Rouleaux. Vous n’êtes pas obligé d’amender ainsi votre jardin, mais vous pouvez tenter sans hésitation cette tourte aux poireaux, il vous faut deux rouleaux de pâte feuilletée ou brisée, selon vos goûts ; un bon kilo de poireaux ; 4 œufs entiers plus un jaune d’œuf ; 30 cl de crème fraîche entière épaisse ; 5 cl de lait ; beurre ou huile d’olive selon vous goûts ; sel, poivre.

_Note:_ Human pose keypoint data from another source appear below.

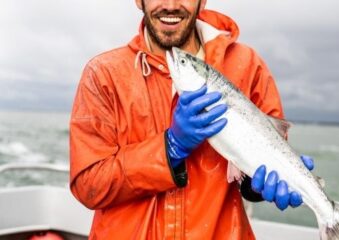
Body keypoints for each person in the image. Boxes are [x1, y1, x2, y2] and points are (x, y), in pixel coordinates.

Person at [69, 0, 314, 239]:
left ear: (202, 1)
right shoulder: (103, 74)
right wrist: (169, 148)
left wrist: (255, 186)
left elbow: (264, 154)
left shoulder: (248, 65)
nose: (171, 5)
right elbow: (89, 187)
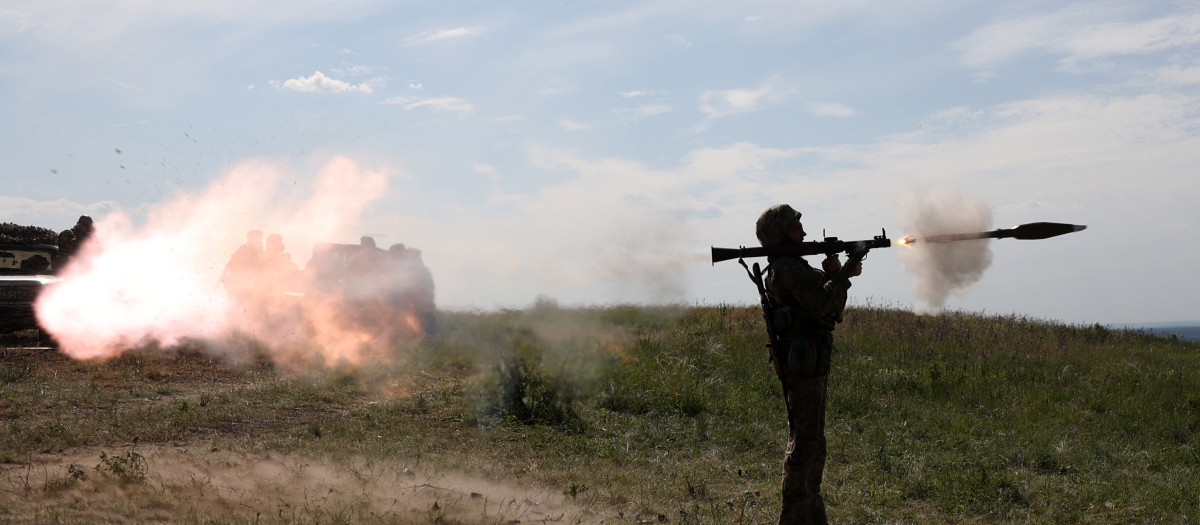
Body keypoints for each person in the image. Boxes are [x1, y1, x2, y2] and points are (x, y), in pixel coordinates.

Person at [756, 204, 862, 525]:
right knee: (803, 447)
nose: (802, 232)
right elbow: (818, 303)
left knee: (814, 443)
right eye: (795, 227)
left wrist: (838, 275)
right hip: (802, 364)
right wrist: (844, 271)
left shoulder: (793, 267)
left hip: (810, 362)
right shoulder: (787, 269)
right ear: (780, 233)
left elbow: (830, 310)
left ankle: (813, 517)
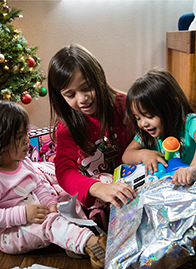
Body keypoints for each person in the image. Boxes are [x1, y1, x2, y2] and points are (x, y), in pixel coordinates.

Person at [0, 100, 107, 269]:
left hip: (36, 212)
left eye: (25, 133)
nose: (27, 141)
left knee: (65, 198)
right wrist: (24, 214)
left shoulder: (23, 161)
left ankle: (77, 237)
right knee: (49, 224)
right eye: (19, 137)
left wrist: (51, 203)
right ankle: (90, 243)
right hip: (10, 233)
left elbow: (39, 186)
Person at [47, 44, 136, 231]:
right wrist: (99, 189)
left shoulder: (125, 106)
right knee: (61, 202)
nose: (82, 99)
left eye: (87, 88)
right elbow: (64, 172)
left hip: (129, 179)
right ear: (60, 96)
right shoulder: (66, 127)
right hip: (93, 186)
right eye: (70, 95)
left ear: (99, 78)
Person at [122, 67, 196, 189]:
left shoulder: (190, 122)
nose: (143, 123)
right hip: (171, 192)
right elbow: (126, 155)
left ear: (172, 107)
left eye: (149, 115)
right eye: (137, 118)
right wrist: (144, 154)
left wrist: (194, 169)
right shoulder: (148, 133)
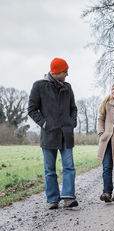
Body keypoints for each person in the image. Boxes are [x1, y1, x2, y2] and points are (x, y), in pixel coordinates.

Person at [28, 57, 78, 210]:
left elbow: (73, 108)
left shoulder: (68, 87)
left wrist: (72, 122)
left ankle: (68, 198)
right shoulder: (39, 86)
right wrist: (44, 123)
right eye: (65, 71)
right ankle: (53, 200)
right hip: (49, 134)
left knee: (69, 166)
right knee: (50, 170)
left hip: (66, 134)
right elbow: (31, 109)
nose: (67, 74)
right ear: (56, 72)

Coupez la moitié de la partie supérieure verte des poireaux (vous pourrez la recycler dans une soupe) et le pied. Fendez ensuite les poireaux en croix sur toute la longueur et lavez-les soigneusement (le sable sous la dent, ça craint…). Séchez-les et émincez-les grossièrement. Faites fondre un peu de beurre ou chauffez un peu d’huile d’olive dans une sauteuse. Ajoutez les poireaux et faites-les revenir quelques instants, salez modérément puis couvrez-les et faites-les étuver entre un quart d’heure et vingt minutes jusqu’à ce qu’ils soient fondants. Ajoutez deux cuillères à soupe de crème fraîche, mélangez et laissez refroidir un peu. Pendant ce temps, battez les quatre œufs entiers en omelette, ajoutez la crème et le lait, salez et poivrez. Dans un moule à tarte à bords hauts ou dans une tourtière, étalez un disque de pâte et piquez-la à la fourchette. Répartissez sur la surface la fondue de poireaux, versez le mélange œufs battus-crème. Vous pouvez ajouter, selon votre humeur, des dés de jambon blanc, des lardons blanchis, un pavé de saumon cuit et émietté. Recouvrez avec l’autre disque de pâte, soudez les bords, pratiquez une cheminée au centre de la tourte avec un petit morceau de carton roulé en cylindre. Dorez la surface avec le jaune d’œuf. Enfournez dans votre four préchauffé à 180°C et laissez cuire une quarantaine de minutes.

(1) Patois morvandiau emprunté aux sets de table de La petite auberge, 58370 Glux-en-Glenne 03 86 78 65 79.